Gore you have a no-go here. Ronald Bailey does the math on the costs.
Reason Magazine:
Gore asserted, "The quickest, cheapest and best way to start using all this renewable energy is in the production of electricity. In fact, we can start right now using solar power, wind power and geothermal power to make electricity for our homes and businesses." This massive push for no-carbon electricity production would help prevent climate change and cut our dependence on foreign oil. Of course, great-souled visionaries such as Gore do not concern themselves with piddling and mundane issues such as who will pay for this marvelous no-carbon energy future and how much it will cost. Not being burdened with a great soul, I decided to don my green eyeshade and make a preliminary stab at figuring out how much Gore's scheme might cost us.
According to the Energy Information Administration, the existing capacity of U.S. coal, gas, and oil generating plants totals around 850,000 megawatts. So how much would it cost to replace those facilities with solar electric power? Let's use the recent announcement of a 280-megawatt thermal solar power plant in Arizona for $1 billion as the starting point for an admittedly rough calculation. Combined with a molten salt heat storage systems, solar thermal might be able to provide base load power. Crunching the numbers (850,000 megawatts/280 megawatts x $1 billion) produces a total capital cost of just over $3 trillion over the next ten years.
What about wind power?
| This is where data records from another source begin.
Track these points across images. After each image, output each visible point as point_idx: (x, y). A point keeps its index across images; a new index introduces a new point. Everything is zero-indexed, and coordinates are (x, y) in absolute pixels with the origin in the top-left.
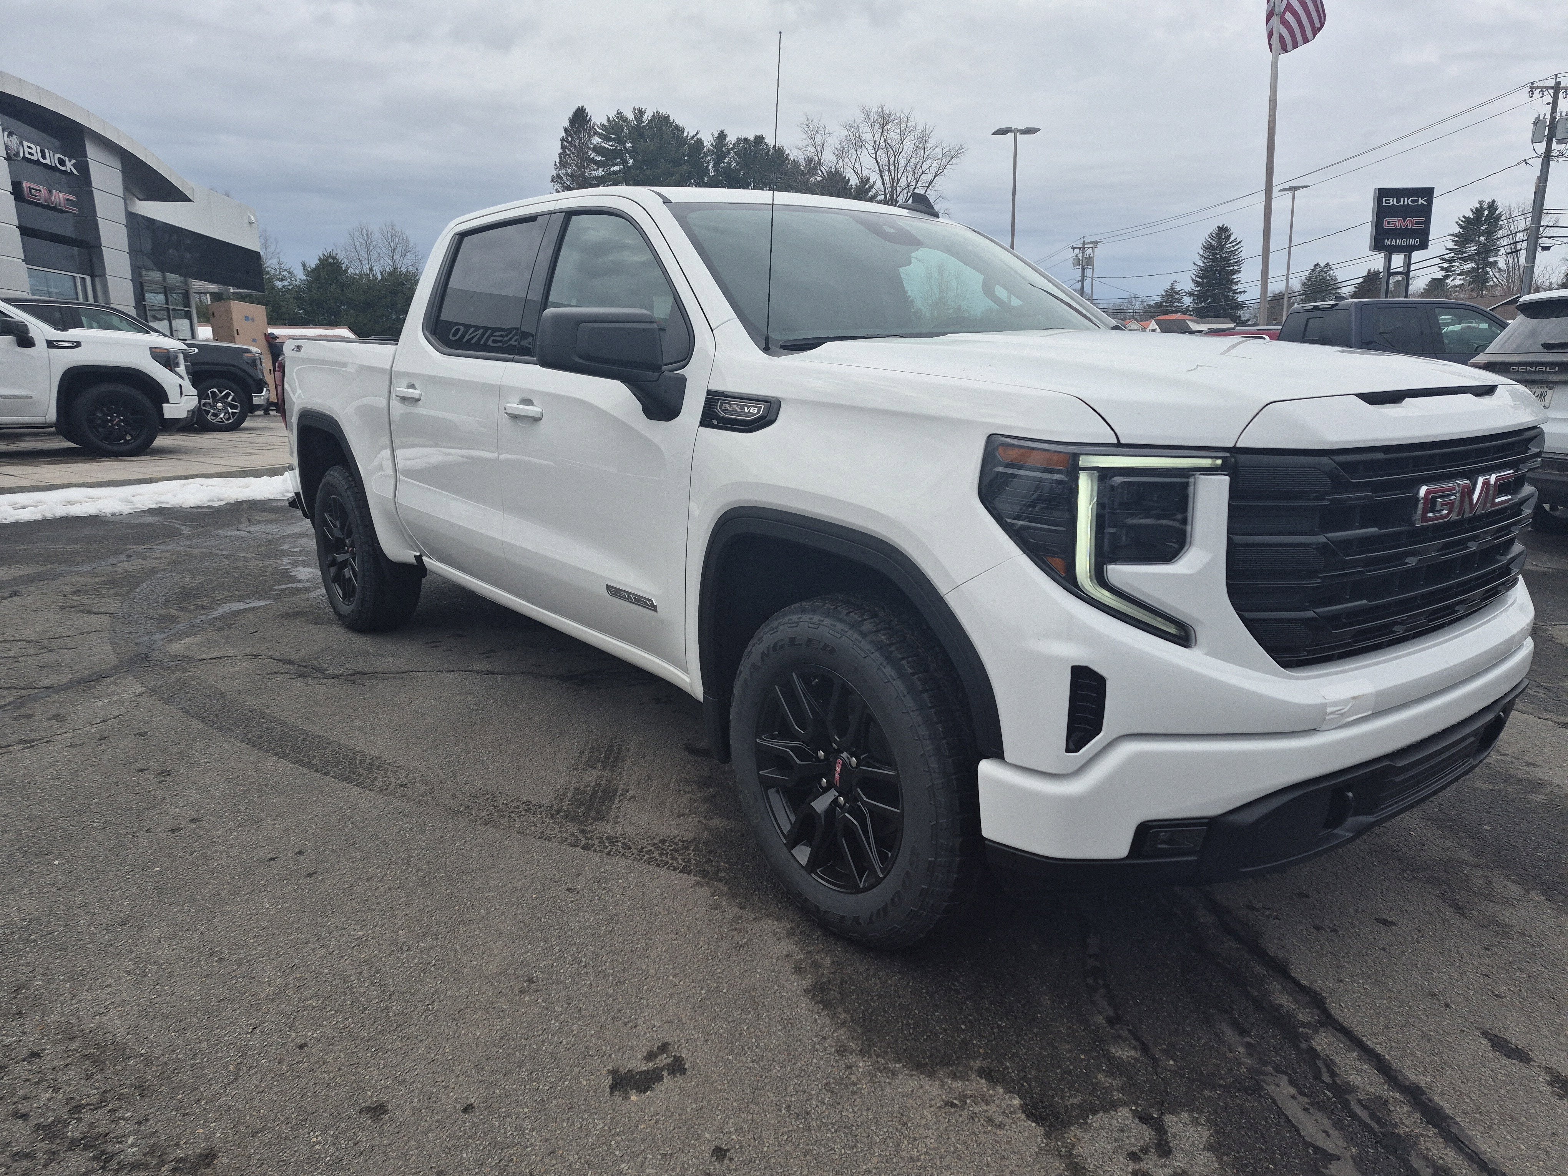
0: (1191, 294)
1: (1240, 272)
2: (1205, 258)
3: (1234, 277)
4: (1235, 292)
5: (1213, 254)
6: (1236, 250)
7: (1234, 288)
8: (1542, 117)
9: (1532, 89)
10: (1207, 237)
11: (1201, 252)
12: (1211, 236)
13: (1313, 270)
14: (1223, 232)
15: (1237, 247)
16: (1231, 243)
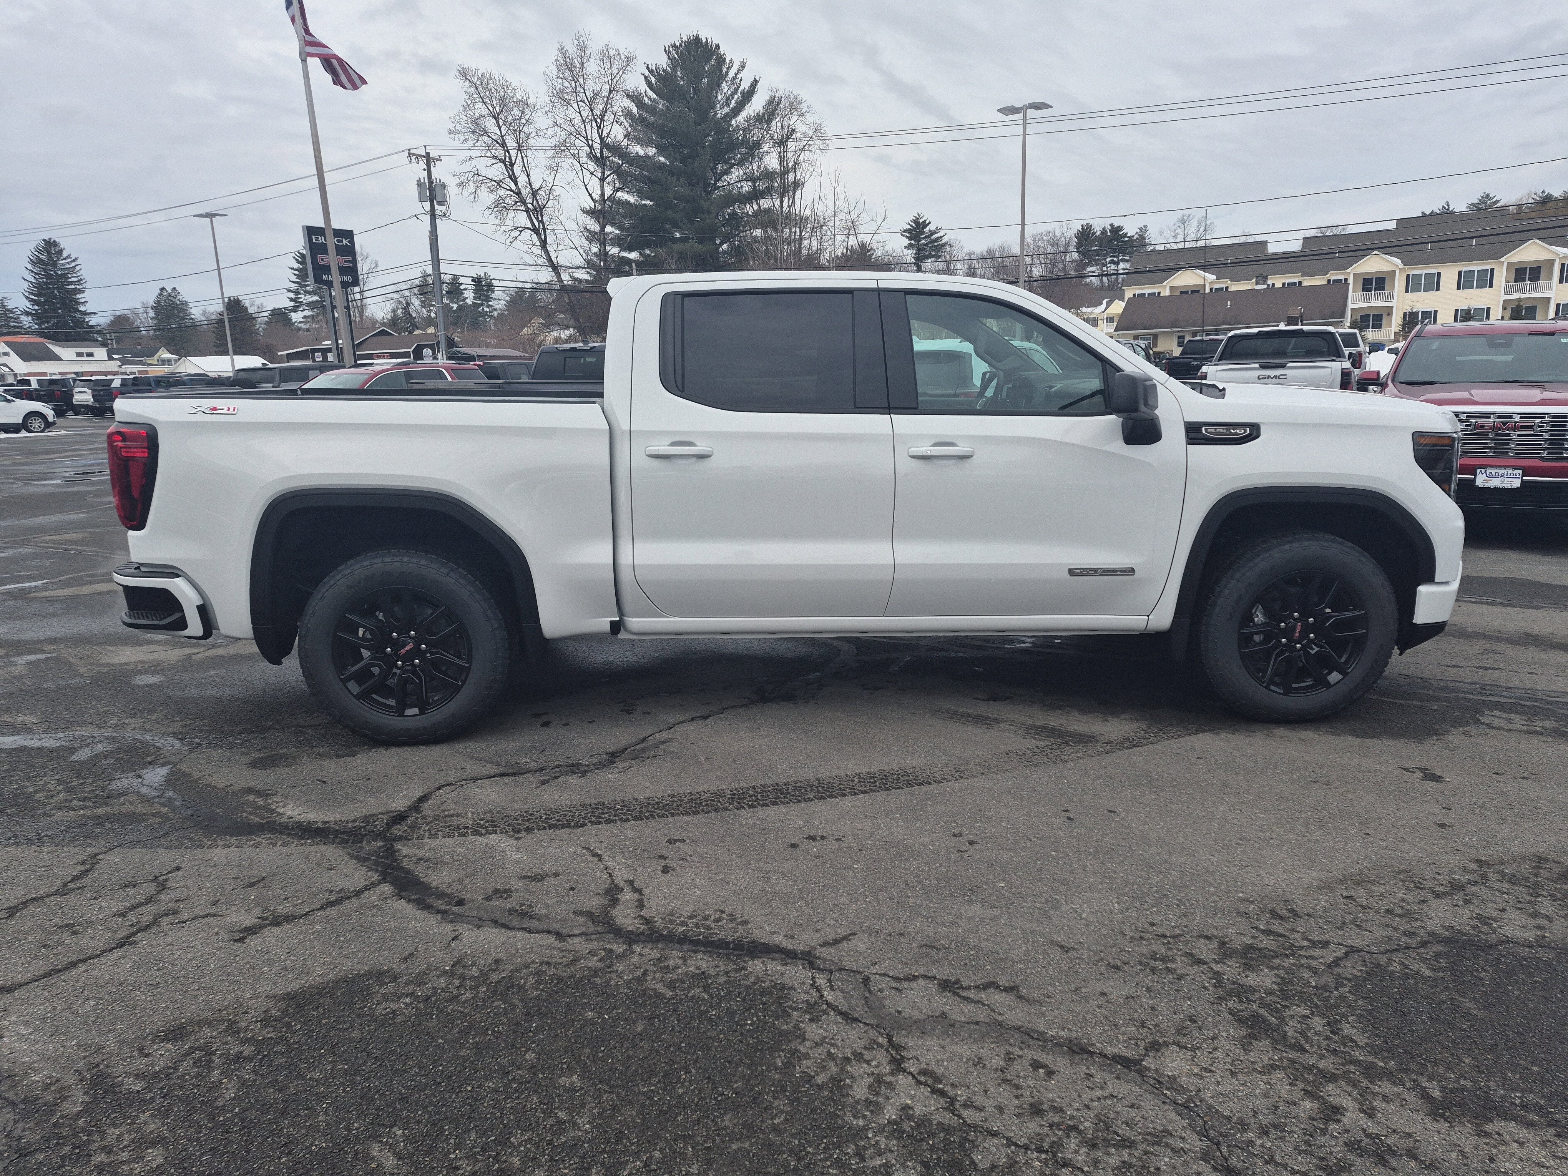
0: (27, 314)
1: (84, 292)
2: (36, 274)
3: (78, 296)
4: (85, 313)
5: (45, 270)
6: (74, 267)
7: (82, 308)
8: (422, 180)
9: (410, 155)
10: (33, 250)
11: (30, 267)
12: (37, 249)
13: (160, 294)
14: (50, 248)
15: (73, 264)
16: (64, 259)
Oilman T. Boone Pickens is building the world's biggest wind energy project with an installed capacity of 4,000 megawatts at a cost of $10 billion, or about $2.5 billion per 1,000 megawatts. For purposes of illustration, this implies a total cost of around $2.1 trillion over the next ten years to replace current carbon-emitting electricity generation capacity with wind power. That's assuming that the wind projects generate electricity at their rated capacity at or near 100 percent of the time. Making the heroic assumption that in fact wind projects will generate power at about one-third of their rated capacity (due to wind variability), this would imply tripling the number of wind power generators. This boosts the total overall cost to more than $6 trillion over the next ten years.
What's the potential for geothermal electricity generation? Geothermal power taps the heat of the Earth itself to make steam to drive turbines to generate electricity. For instance, superhot water erupting from the Geysers in northern California fuel power plants with a generation capacity of 725 megawatts. But such geothermal sites are relatively rare. However, an unconventional geothermal source—hot dry rocks—might supply us with no-carbon electricity. In lots of places, rocks several kilometers down are quite hot. To get at this heat, engineers drill at least two boreholes and inject cool water in one. The injected water flows around fractured hot rocks and rises through the other borehole as steam to drive a turbine to generate electricity. Some very preliminary figures suggest that it would cost around $3 billion for build a 1000 megawatt geothermal plant. Replacing 850 gigawatts of carbon-emitting power generation capacity with geothermal electricity would cost around $2.5 trillion over ten years.